**WHAT TO WORK ON**
[1] Answer these questions about the F-35 forum thread:
(a) Which newspaper ran the July report that prompted the Committee's report?
(b) How many nations does the thread say make up the United Kingdom?
(c) To which body do Select Committees report?
[2] In the F-35 forum thread, copy word for word the part from "The United Kingdom" to "Majesty's Loyal Opposition.".

**READING PASSAGE**
Segment Open

VSMUT
Topic Author
Posts: 1766
Joined: Mon Aug 08, 2016 11:40 am

The British government is unhappy about the F-35

Wed Dec 20, 2017 8:50 am

http://www.janes.com/article/76503/uk-b ... me-updates

As noted by the Committee, its report was commissioned in response to a July report in The Times that catalogued a host of ongoing problems with the F-35. These included claims that the aircraft “is way over budget, unreliable, full of software glitches, and potentially unsafe”. It was the “unacceptable lack of transparency regarding costs, and a poor initial response from the MoD and Lockheed Martin” in the immediate wake of story that risked undermining public confidence in the programme.


It looks like even the staunchest members of this turbulent program are beginning to get tired of Lockheed Martins inability to deliver.
 
Egerton
Posts: 863
Joined: Sun Jan 11, 2015 9:50 am

Re: The British government is unhappy about the F-35

Wed Dec 20, 2017 10:52 am

First, a Select Committee of the House of Commons is not the "British Government". Second there is no such thing as the British Government, it is the UK Government.

Explanations: There are a number of small Select Committees comprised of MPs (House of Commons Members). These Committees have a useful specialist role, they report to the House of Commons, and can interrogate Government Ministers, Civil Servants and members of the public. In no sense are they the Government.

The United Kingdom comprises of four nations, England, Wales, Scotland (called Great Britain, or Britain) and Northern Ireland. The UK Government is in charge of the whole of the UK (although Wales, Scotland and Northern Ireland have some varied devolved powers). Her Majesty's Government is the executive. It has the support of the majority of MPs in the House of Commons, and from which the Prime Minister is chosen, and she appoints Ministers. The next largest voting block in the House of Commons is Her Majesty's Loyal Opposition.

Segment Closed

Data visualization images
Segment Open

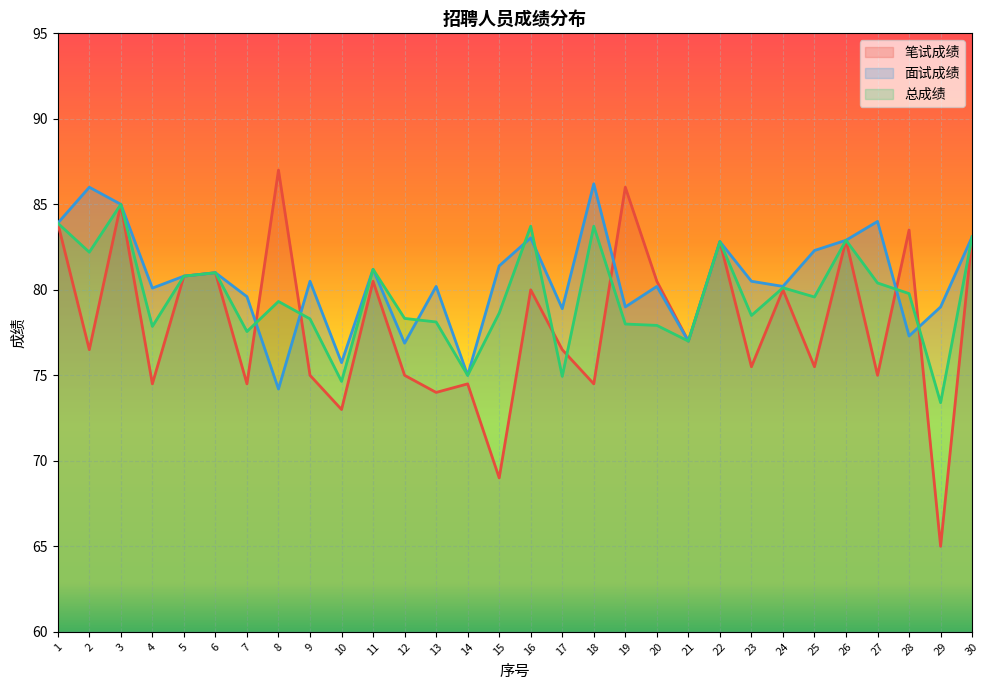

What is the lowest value of the 面试成绩 series?

74.2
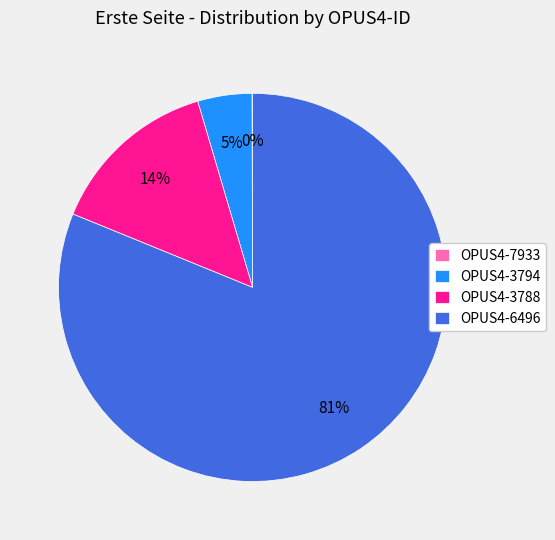

What is the majority slice?

OPUS4-6496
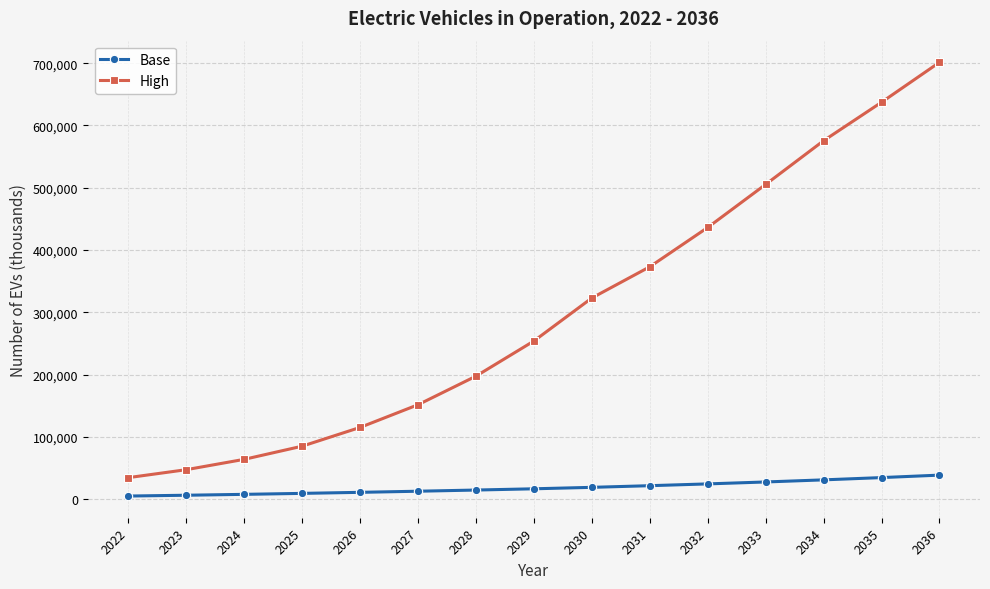

How many lines are shown in the chart?

2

Segment Closed

**RESULTS OF THE TASKS**
[1]
(a) The Times
(b) Four
(c) The House of Commons

[2]
The United Kingdom comprises of four nations, England, Wales, Scotland (called Great Britain, or Britain) and Northern Ireland. The UK Government is in charge of the whole of the UK (although Wales, Scotland and Northern Ireland have some varied devolved powers). Her Majesty's Government is the executive. It has the support of the majority of MPs in the House of Commons, and from which the Prime Minister is chosen, and she appoints Ministers. The next largest voting block in the House of Commons is Her Majesty's Loyal Opposition.